### Action item
Each entry below must be repeated word for word.

### Data for analysis
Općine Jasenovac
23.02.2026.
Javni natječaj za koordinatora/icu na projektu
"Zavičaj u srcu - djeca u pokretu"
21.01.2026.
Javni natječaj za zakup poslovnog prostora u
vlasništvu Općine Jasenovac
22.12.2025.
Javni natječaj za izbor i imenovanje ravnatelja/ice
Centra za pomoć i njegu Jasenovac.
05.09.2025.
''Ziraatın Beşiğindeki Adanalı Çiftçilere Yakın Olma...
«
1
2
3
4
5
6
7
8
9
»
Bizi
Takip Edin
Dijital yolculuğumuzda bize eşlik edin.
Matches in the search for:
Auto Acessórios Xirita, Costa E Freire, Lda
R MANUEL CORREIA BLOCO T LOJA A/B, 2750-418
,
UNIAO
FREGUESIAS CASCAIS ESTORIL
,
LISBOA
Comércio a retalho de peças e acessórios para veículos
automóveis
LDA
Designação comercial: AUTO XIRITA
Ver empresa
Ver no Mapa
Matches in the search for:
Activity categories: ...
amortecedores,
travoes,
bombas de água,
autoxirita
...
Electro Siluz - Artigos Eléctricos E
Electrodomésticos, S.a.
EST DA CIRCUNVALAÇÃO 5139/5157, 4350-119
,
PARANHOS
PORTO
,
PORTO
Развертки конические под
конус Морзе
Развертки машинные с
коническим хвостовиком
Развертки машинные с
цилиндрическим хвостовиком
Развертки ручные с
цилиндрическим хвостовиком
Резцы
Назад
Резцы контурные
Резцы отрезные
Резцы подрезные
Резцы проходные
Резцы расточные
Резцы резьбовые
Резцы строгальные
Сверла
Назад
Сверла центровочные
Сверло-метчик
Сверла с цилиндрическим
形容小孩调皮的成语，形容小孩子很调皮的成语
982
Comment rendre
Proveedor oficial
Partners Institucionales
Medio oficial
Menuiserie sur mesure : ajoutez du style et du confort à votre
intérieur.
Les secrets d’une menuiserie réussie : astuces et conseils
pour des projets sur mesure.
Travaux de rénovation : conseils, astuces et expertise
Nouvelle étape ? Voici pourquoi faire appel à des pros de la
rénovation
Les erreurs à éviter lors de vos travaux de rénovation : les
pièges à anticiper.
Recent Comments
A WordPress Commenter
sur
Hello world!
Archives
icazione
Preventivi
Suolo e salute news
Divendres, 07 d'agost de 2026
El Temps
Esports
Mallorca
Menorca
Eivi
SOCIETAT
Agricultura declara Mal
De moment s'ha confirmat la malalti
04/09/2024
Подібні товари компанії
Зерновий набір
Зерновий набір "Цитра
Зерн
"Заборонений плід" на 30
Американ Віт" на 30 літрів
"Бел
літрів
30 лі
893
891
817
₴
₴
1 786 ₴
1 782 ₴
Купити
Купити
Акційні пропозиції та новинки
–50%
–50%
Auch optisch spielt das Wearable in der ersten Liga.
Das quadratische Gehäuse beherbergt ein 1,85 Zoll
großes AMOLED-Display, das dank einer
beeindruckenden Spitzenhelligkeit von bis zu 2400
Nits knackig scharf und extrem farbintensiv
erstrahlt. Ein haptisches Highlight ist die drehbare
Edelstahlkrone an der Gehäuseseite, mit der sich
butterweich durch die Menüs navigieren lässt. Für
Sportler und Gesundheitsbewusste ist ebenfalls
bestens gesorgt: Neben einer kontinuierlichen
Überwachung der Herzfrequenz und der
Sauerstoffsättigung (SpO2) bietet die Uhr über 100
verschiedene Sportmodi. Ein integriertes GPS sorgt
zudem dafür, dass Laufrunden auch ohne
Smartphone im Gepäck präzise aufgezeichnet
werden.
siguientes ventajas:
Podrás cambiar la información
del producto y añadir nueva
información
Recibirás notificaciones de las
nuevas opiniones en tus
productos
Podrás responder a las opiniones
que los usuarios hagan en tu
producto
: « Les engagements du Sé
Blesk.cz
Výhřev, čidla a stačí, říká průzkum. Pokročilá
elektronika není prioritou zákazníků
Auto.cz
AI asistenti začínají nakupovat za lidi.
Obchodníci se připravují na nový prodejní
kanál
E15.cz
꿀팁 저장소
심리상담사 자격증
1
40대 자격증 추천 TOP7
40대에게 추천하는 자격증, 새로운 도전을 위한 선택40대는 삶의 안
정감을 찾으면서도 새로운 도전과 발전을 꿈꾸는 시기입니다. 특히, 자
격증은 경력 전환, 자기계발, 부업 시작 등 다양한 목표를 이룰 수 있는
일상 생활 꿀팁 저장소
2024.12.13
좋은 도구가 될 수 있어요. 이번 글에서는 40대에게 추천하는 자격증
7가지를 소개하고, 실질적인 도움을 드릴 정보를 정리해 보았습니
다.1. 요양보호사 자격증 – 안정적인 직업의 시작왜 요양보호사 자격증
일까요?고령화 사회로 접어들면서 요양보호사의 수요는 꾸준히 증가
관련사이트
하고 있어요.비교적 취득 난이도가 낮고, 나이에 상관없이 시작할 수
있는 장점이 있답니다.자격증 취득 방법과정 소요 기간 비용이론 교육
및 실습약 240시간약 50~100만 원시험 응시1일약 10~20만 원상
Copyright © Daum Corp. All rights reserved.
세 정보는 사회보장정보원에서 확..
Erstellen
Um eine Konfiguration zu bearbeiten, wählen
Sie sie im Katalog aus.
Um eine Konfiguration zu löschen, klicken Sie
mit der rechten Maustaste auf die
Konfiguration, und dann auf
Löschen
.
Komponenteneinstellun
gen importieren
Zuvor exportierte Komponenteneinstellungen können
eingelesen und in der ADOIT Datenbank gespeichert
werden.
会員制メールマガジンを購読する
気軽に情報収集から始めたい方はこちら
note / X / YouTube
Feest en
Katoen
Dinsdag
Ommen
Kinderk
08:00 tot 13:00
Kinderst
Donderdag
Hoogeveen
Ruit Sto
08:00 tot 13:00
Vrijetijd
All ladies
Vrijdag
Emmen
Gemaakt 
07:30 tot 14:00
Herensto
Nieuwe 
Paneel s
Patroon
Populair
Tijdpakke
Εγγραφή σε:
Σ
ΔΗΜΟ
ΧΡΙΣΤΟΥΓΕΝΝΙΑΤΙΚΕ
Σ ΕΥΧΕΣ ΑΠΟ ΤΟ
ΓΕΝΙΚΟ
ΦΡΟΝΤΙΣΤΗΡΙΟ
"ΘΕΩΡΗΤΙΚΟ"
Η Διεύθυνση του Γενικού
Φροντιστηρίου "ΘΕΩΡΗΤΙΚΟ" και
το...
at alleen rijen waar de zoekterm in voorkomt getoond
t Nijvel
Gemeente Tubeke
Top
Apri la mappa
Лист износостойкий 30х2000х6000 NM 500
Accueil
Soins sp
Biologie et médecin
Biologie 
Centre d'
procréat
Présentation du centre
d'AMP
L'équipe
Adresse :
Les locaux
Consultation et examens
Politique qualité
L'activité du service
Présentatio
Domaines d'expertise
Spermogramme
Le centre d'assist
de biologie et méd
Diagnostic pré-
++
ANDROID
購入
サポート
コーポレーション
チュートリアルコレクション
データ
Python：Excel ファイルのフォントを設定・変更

### Solution to this exercise
Općine Jasenovac
23.02.2026.
Javni natječaj za koordinatora/icu na projektu
"Zavičaj u srcu - djeca u pokretu"
21.01.2026.
Javni natječaj za zakup poslovnog prostora u
vlasništvu Općine Jasenovac
22.12.2025.
Javni natječaj za izbor i imenovanje ravnatelja/ice
Centra za pomoć i njegu Jasenovac.
05.09.2025.
''Ziraatın Beşiğindeki Adanalı Çiftçilere Yakın Olma...
«
1
2
3
4
5
6
7
8
9
»
Bizi
Takip Edin
Dijital yolculuğumuzda bize eşlik edin.
Matches in the search for:
Auto Acessórios Xirita, Costa E Freire, Lda
R MANUEL CORREIA BLOCO T LOJA A/B, 2750-418
,
UNIAO
FREGUESIAS CASCAIS ESTORIL
,
LISBOA
Comércio a retalho de peças e acessórios para veículos
automóveis
LDA
Designação comercial: AUTO XIRITA
Ver empresa
Ver no Mapa
Matches in the search for:
Activity categories: ...
amortecedores,
travoes,
bombas de água,
autoxirita
...
Electro Siluz - Artigos Eléctricos E
Electrodomésticos, S.a.
EST DA CIRCUNVALAÇÃO 5139/5157, 4350-119
,
PARANHOS
PORTO
,
PORTO
Развертки конические под
конус Морзе
Развертки машинные с
коническим хвостовиком
Развертки машинные с
цилиндрическим хвостовиком
Развертки ручные с
цилиндрическим хвостовиком
Резцы
Назад
Резцы контурные
Резцы отрезные
Резцы подрезные
Резцы проходные
Резцы расточные
Резцы резьбовые
Резцы строгальные
Сверла
Назад
Сверла центровочные
Сверло-метчик
Сверла с цилиндрическим
形容小孩调皮的成语，形容小孩子很调皮的成语
982
Comment rendre
Proveedor oficial
Partners Institucionales
Medio oficial
Menuiserie sur mesure : ajoutez du style et du confort à votre
intérieur.
Les secrets d’une menuiserie réussie : astuces et conseils
pour des projets sur mesure.
Travaux de rénovation : conseils, astuces et expertise
Nouvelle étape ? Voici pourquoi faire appel à des pros de la
rénovation
Les erreurs à éviter lors de vos travaux de rénovation : les
pièges à anticiper.
Recent Comments
A WordPress Commenter
sur
Hello world!
Archives
icazione
Preventivi
Suolo e salute news
Divendres, 07 d'agost de 2026
El Temps
Esports
Mallorca
Menorca
Eivi
SOCIETAT
Agricultura declara Mal
De moment s'ha confirmat la malalti
04/09/2024
Подібні товари компанії
Зерновий набір
Зерновий набір "Цитра
Зерн
"Заборонений плід" на 30
Американ Віт" на 30 літрів
"Бел
літрів
30 лі
893
891
817
₴
₴
1 786 ₴
1 782 ₴
Купити
Купити
Акційні пропозиції та новинки
–50%
–50%
Auch optisch spielt das Wearable in der ersten Liga.
Das quadratische Gehäuse beherbergt ein 1,85 Zoll
großes AMOLED-Display, das dank einer
beeindruckenden Spitzenhelligkeit von bis zu 2400
Nits knackig scharf und extrem farbintensiv
erstrahlt. Ein haptisches Highlight ist die drehbare
Edelstahlkrone an der Gehäuseseite, mit der sich
butterweich durch die Menüs navigieren lässt. Für
Sportler und Gesundheitsbewusste ist ebenfalls
bestens gesorgt: Neben einer kontinuierlichen
Überwachung der Herzfrequenz und der
Sauerstoffsättigung (SpO2) bietet die Uhr über 100
verschiedene Sportmodi. Ein integriertes GPS sorgt
zudem dafür, dass Laufrunden auch ohne
Smartphone im Gepäck präzise aufgezeichnet
werden.
siguientes ventajas:
Podrás cambiar la información
del producto y añadir nueva
información
Recibirás notificaciones de las
nuevas opiniones en tus
productos
Podrás responder a las opiniones
que los usuarios hagan en tu
producto
: « Les engagements du Sé
Blesk.cz
Výhřev, čidla a stačí, říká průzkum. Pokročilá
elektronika není prioritou zákazníků
Auto.cz
AI asistenti začínají nakupovat za lidi.
Obchodníci se připravují na nový prodejní
kanál
E15.cz
꿀팁 저장소
심리상담사 자격증
1
40대 자격증 추천 TOP7
40대에게 추천하는 자격증, 새로운 도전을 위한 선택40대는 삶의 안
정감을 찾으면서도 새로운 도전과 발전을 꿈꾸는 시기입니다. 특히, 자
격증은 경력 전환, 자기계발, 부업 시작 등 다양한 목표를 이룰 수 있는
일상 생활 꿀팁 저장소
2024.12.13
좋은 도구가 될 수 있어요. 이번 글에서는 40대에게 추천하는 자격증
7가지를 소개하고, 실질적인 도움을 드릴 정보를 정리해 보았습니
다.1. 요양보호사 자격증 – 안정적인 직업의 시작왜 요양보호사 자격증
일까요?고령화 사회로 접어들면서 요양보호사의 수요는 꾸준히 증가
관련사이트
하고 있어요.비교적 취득 난이도가 낮고, 나이에 상관없이 시작할 수
있는 장점이 있답니다.자격증 취득 방법과정 소요 기간 비용이론 교육
및 실습약 240시간약 50~100만 원시험 응시1일약 10~20만 원상
Copyright © Daum Corp. All rights reserved.
세 정보는 사회보장정보원에서 확..
Erstellen
Um eine Konfiguration zu bearbeiten, wählen
Sie sie im Katalog aus.
Um eine Konfiguration zu löschen, klicken Sie
mit der rechten Maustaste auf die
Konfiguration, und dann auf
Löschen
.
Komponenteneinstellun
gen importieren
Zuvor exportierte Komponenteneinstellungen können
eingelesen und in der ADOIT Datenbank gespeichert
werden.
会員制メールマガジンを購読する
気軽に情報収集から始めたい方はこちら
note / X / YouTube
Feest en
Katoen
Dinsdag
Ommen
Kinderk
08:00 tot 13:00
Kinderst
Donderdag
Hoogeveen
Ruit Sto
08:00 tot 13:00
Vrijetijd
All ladies
Vrijdag
Emmen
Gemaakt 
07:30 tot 14:00
Herensto
Nieuwe 
Paneel s
Patroon
Populair
Tijdpakke
Εγγραφή σε:
Σ
ΔΗΜΟ
ΧΡΙΣΤΟΥΓΕΝΝΙΑΤΙΚΕ
Σ ΕΥΧΕΣ ΑΠΟ ΤΟ
ΓΕΝΙΚΟ
ΦΡΟΝΤΙΣΤΗΡΙΟ
"ΘΕΩΡΗΤΙΚΟ"
Η Διεύθυνση του Γενικού
Φροντιστηρίου "ΘΕΩΡΗΤΙΚΟ" και
το...
at alleen rijen waar de zoekterm in voorkomt getoond
t Nijvel
Gemeente Tubeke
Top
Apri la mappa
Лист износостойкий 30х2000х6000 NM 500
Accueil
Soins sp
Biologie et médecin
Biologie 
Centre d'
procréat
Présentation du centre
d'AMP
L'équipe
Adresse :
Les locaux
Consultation et examens
Politique qualité
L'activité du service
Présentatio
Domaines d'expertise
Spermogramme
Le centre d'assist
de biologie et méd
Diagnostic pré-
++
ANDROID
購入
サポート
コーポレーション
チュートリアルコレクション
データ
Python：Excel ファイルのフォントを設定・変更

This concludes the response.